▸ Written task
Reproduce every line of the entries below without changing anything.

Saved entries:

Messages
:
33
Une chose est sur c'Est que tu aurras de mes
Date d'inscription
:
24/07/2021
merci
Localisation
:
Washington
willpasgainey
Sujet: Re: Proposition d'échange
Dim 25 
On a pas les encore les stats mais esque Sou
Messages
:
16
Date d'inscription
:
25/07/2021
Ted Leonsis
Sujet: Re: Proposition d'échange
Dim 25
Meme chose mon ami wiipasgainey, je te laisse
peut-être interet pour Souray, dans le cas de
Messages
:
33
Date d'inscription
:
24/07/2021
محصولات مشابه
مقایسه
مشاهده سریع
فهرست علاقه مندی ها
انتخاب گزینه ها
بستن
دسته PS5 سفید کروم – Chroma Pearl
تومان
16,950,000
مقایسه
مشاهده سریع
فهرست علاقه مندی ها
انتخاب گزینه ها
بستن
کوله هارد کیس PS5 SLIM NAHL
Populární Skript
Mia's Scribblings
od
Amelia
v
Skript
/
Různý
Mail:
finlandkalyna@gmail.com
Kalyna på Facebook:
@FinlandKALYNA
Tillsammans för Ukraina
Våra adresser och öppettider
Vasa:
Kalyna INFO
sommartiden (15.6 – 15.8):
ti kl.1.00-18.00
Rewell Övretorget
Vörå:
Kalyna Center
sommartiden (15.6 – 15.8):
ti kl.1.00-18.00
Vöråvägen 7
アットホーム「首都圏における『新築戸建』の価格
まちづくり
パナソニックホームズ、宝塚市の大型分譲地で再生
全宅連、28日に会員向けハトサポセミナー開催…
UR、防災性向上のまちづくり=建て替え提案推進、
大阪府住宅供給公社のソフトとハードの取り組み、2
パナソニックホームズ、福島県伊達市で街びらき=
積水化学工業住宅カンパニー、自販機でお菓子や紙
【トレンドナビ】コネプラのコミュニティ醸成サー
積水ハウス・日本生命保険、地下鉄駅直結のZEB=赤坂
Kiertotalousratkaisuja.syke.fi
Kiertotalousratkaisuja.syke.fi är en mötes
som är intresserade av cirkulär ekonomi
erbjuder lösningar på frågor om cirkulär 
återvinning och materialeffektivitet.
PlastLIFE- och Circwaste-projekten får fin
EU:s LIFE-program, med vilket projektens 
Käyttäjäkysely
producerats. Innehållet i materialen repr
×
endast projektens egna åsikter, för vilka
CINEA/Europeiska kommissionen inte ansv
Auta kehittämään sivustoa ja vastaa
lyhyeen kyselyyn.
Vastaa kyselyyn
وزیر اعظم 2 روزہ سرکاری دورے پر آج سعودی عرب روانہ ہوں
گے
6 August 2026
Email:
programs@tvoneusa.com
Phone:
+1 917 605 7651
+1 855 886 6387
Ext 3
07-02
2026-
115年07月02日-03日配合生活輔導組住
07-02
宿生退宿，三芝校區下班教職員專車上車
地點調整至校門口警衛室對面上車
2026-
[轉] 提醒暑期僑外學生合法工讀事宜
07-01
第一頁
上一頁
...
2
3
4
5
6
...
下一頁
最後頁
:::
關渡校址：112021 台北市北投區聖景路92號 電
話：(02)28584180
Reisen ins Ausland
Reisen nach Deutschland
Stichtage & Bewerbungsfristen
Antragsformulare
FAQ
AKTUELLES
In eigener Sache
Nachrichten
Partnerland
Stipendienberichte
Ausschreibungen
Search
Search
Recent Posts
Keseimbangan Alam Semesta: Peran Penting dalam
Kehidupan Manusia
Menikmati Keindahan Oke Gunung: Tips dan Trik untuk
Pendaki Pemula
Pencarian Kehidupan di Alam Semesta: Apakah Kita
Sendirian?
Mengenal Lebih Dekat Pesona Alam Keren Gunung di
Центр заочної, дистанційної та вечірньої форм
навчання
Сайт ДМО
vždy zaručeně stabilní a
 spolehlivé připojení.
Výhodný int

▸ Written answer
Messages
:
33
Une chose est sur c'Est que tu aurras de mes
Date d'inscription
:
24/07/2021
merci
Localisation
:
Washington
willpasgainey
Sujet: Re: Proposition d'échange
Dim 25 
On a pas les encore les stats mais esque Sou
Messages
:
16
Date d'inscription
:
25/07/2021
Ted Leonsis
Sujet: Re: Proposition d'échange
Dim 25
Meme chose mon ami wiipasgainey, je te laisse
peut-être interet pour Souray, dans le cas de
Messages
:
33
Date d'inscription
:
24/07/2021
محصولات مشابه
مقایسه
مشاهده سریع
فهرست علاقه مندی ها
انتخاب گزینه ها
بستن
دسته PS5 سفید کروم – Chroma Pearl
تومان
16,950,000
مقایسه
مشاهده سریع
فهرست علاقه مندی ها
انتخاب گزینه ها
بستن
کوله هارد کیس PS5 SLIM NAHL
Populární Skript
Mia's Scribblings
od
Amelia
v
Skript
/
Různý
Mail:
finlandkalyna@gmail.com
Kalyna på Facebook:
@FinlandKALYNA
Tillsammans för Ukraina
Våra adresser och öppettider
Vasa:
Kalyna INFO
sommartiden (15.6 – 15.8):
ti kl.1.00-18.00
Rewell Övretorget
Vörå:
Kalyna Center
sommartiden (15.6 – 15.8):
ti kl.1.00-18.00
Vöråvägen 7
アットホーム「首都圏における『新築戸建』の価格
まちづくり
パナソニックホームズ、宝塚市の大型分譲地で再生
全宅連、28日に会員向けハトサポセミナー開催…
UR、防災性向上のまちづくり=建て替え提案推進、
大阪府住宅供給公社のソフトとハードの取り組み、2
パナソニックホームズ、福島県伊達市で街びらき=
積水化学工業住宅カンパニー、自販機でお菓子や紙
【トレンドナビ】コネプラのコミュニティ醸成サー
積水ハウス・日本生命保険、地下鉄駅直結のZEB=赤坂
Kiertotalousratkaisuja.syke.fi
Kiertotalousratkaisuja.syke.fi är en mötes
som är intresserade av cirkulär ekonomi
erbjuder lösningar på frågor om cirkulär 
återvinning och materialeffektivitet.
PlastLIFE- och Circwaste-projekten får fin
EU:s LIFE-program, med vilket projektens 
Käyttäjäkysely
producerats. Innehållet i materialen repr
×
endast projektens egna åsikter, för vilka
CINEA/Europeiska kommissionen inte ansv
Auta kehittämään sivustoa ja vastaa
lyhyeen kyselyyn.
Vastaa kyselyyn
وزیر اعظم 2 روزہ سرکاری دورے پر آج سعودی عرب روانہ ہوں
گے
6 August 2026
Email:
programs@tvoneusa.com
Phone:
+1 917 605 7651
+1 855 886 6387
Ext 3
07-02
2026-
115年07月02日-03日配合生活輔導組住
07-02
宿生退宿，三芝校區下班教職員專車上車
地點調整至校門口警衛室對面上車
2026-
[轉] 提醒暑期僑外學生合法工讀事宜
07-01
第一頁
上一頁
...
2
3
4
5
6
...
下一頁
最後頁
:::
關渡校址：112021 台北市北投區聖景路92號 電
話：(02)28584180
Reisen ins Ausland
Reisen nach Deutschland
Stichtage & Bewerbungsfristen
Antragsformulare
FAQ
AKTUELLES
In eigener Sache
Nachrichten
Partnerland
Stipendienberichte
Ausschreibungen
Search
Search
Recent Posts
Keseimbangan Alam Semesta: Peran Penting dalam
Kehidupan Manusia
Menikmati Keindahan Oke Gunung: Tips dan Trik untuk
Pendaki Pemula
Pencarian Kehidupan di Alam Semesta: Apakah Kita
Sendirian?
Mengenal Lebih Dekat Pesona Alam Keren Gunung di
Центр заочної, дистанційної та вечірньої форм
навчання
Сайт ДМО
vždy zaručeně stabilní a
 spolehlivé připojení.
Výhodný int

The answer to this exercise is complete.